• [Entries supplied]
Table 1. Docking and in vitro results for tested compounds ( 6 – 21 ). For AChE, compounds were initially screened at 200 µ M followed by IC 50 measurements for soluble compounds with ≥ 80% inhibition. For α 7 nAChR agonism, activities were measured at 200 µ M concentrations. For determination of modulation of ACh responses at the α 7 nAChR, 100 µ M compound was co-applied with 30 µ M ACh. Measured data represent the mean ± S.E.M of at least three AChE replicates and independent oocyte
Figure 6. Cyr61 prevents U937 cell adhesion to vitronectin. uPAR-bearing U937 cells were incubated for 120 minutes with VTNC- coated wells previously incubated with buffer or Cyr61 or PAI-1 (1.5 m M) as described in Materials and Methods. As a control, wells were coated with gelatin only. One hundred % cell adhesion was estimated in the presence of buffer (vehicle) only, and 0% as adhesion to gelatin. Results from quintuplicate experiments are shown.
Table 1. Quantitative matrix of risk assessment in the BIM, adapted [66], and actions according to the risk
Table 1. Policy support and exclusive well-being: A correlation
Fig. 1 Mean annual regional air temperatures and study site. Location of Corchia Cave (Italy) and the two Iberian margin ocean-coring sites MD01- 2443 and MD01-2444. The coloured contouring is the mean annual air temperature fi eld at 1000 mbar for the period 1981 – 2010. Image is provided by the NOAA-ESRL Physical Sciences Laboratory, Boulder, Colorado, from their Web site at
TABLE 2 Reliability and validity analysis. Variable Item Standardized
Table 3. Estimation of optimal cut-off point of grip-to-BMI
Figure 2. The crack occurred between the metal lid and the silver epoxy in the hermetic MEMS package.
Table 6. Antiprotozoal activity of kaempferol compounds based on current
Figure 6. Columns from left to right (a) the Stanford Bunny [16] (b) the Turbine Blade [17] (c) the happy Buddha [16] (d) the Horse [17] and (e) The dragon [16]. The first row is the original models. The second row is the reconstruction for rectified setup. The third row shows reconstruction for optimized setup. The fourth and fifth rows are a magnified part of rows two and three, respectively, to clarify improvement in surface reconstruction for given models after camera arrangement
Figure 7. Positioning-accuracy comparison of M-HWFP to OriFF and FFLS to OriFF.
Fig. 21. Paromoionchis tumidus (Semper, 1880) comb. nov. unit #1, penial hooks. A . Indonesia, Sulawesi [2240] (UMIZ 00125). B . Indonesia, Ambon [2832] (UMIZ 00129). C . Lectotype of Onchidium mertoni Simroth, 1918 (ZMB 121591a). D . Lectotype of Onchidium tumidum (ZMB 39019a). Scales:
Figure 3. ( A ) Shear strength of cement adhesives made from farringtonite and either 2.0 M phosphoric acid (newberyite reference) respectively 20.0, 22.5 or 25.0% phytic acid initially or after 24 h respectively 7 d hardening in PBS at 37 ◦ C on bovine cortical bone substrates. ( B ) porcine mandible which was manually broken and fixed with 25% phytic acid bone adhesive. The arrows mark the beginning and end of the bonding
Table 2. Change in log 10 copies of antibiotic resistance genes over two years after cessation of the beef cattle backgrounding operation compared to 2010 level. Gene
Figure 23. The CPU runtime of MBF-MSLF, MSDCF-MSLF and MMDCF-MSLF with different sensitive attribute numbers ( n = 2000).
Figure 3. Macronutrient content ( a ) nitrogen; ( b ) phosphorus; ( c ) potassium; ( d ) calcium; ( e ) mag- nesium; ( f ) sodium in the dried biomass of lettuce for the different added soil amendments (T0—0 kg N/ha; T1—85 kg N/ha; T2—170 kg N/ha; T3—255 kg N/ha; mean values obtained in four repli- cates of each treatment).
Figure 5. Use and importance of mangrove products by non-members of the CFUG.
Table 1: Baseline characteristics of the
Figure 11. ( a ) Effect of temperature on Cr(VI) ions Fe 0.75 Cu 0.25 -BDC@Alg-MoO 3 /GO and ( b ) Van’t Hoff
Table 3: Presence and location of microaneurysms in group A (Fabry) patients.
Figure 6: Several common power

• [Task directions]
Print the material once more, keeping every word as it is.

• [Answer below]
Table 1. Docking and in vitro results for tested compounds ( 6 – 21 ). For AChE, compounds were initially screened at 200 µ M followed by IC 50 measurements for soluble compounds with ≥ 80% inhibition. For α 7 nAChR agonism, activities were measured at 200 µ M concentrations. For determination of modulation of ACh responses at the α 7 nAChR, 100 µ M compound was co-applied with 30 µ M ACh. Measured data represent the mean ± S.E.M of at least three AChE replicates and independent oocyte
Figure 6. Cyr61 prevents U937 cell adhesion to vitronectin. uPAR-bearing U937 cells were incubated for 120 minutes with VTNC- coated wells previously incubated with buffer or Cyr61 or PAI-1 (1.5 m M) as described in Materials and Methods. As a control, wells were coated with gelatin only. One hundred % cell adhesion was estimated in the presence of buffer (vehicle) only, and 0% as adhesion to gelatin. Results from quintuplicate experiments are shown.
Table 1. Quantitative matrix of risk assessment in the BIM, adapted [66], and actions according to the risk
Table 1. Policy support and exclusive well-being: A correlation
Fig. 1 Mean annual regional air temperatures and study site. Location of Corchia Cave (Italy) and the two Iberian margin ocean-coring sites MD01- 2443 and MD01-2444. The coloured contouring is the mean annual air temperature fi eld at 1000 mbar for the period 1981 – 2010. Image is provided by the NOAA-ESRL Physical Sciences Laboratory, Boulder, Colorado, from their Web site at
TABLE 2 Reliability and validity analysis. Variable Item Standardized
Table 3. Estimation of optimal cut-off point of grip-to-BMI
Figure 2. The crack occurred between the metal lid and the silver epoxy in the hermetic MEMS package.
Table 6. Antiprotozoal activity of kaempferol compounds based on current
Figure 6. Columns from left to right (a) the Stanford Bunny [16] (b) the Turbine Blade [17] (c) the happy Buddha [16] (d) the Horse [17] and (e) The dragon [16]. The first row is the original models. The second row is the reconstruction for rectified setup. The third row shows reconstruction for optimized setup. The fourth and fifth rows are a magnified part of rows two and three, respectively, to clarify improvement in surface reconstruction for given models after camera arrangement
Figure 7. Positioning-accuracy comparison of M-HWFP to OriFF and FFLS to OriFF.
Fig. 21. Paromoionchis tumidus (Semper, 1880) comb. nov. unit #1, penial hooks. A . Indonesia, Sulawesi [2240] (UMIZ 00125). B . Indonesia, Ambon [2832] (UMIZ 00129). C . Lectotype of Onchidium mertoni Simroth, 1918 (ZMB 121591a). D . Lectotype of Onchidium tumidum (ZMB 39019a). Scales:
Figure 3. ( A ) Shear strength of cement adhesives made from farringtonite and either 2.0 M phosphoric acid (newberyite reference) respectively 20.0, 22.5 or 25.0% phytic acid initially or after 24 h respectively 7 d hardening in PBS at 37 ◦ C on bovine cortical bone substrates. ( B ) porcine mandible which was manually broken and fixed with 25% phytic acid bone adhesive. The arrows mark the beginning and end of the bonding
Table 2. Change in log 10 copies of antibiotic resistance genes over two years after cessation of the beef cattle backgrounding operation compared to 2010 level. Gene
Figure 23. The CPU runtime of MBF-MSLF, MSDCF-MSLF and MMDCF-MSLF with different sensitive attribute numbers ( n = 2000).
Figure 3. Macronutrient content ( a ) nitrogen; ( b ) phosphorus; ( c ) potassium; ( d ) calcium; ( e ) mag- nesium; ( f ) sodium in the dried biomass of lettuce for the different added soil amendments (T0—0 kg N/ha; T1—85 kg N/ha; T2—170 kg N/ha; T3—255 kg N/ha; mean values obtained in four repli- cates of each treatment).
Figure 5. Use and importance of mangrove products by non-members of the CFUG.
Table 1: Baseline characteristics of the
Figure 11. ( a ) Effect of temperature on Cr(VI) ions Fe 0.75 Cu 0.25 -BDC@Alg-MoO 3 /GO and ( b ) Van’t Hoff
Table 3: Presence and location of microaneurysms in group A (Fabry) patients.
Figure 6: Several common power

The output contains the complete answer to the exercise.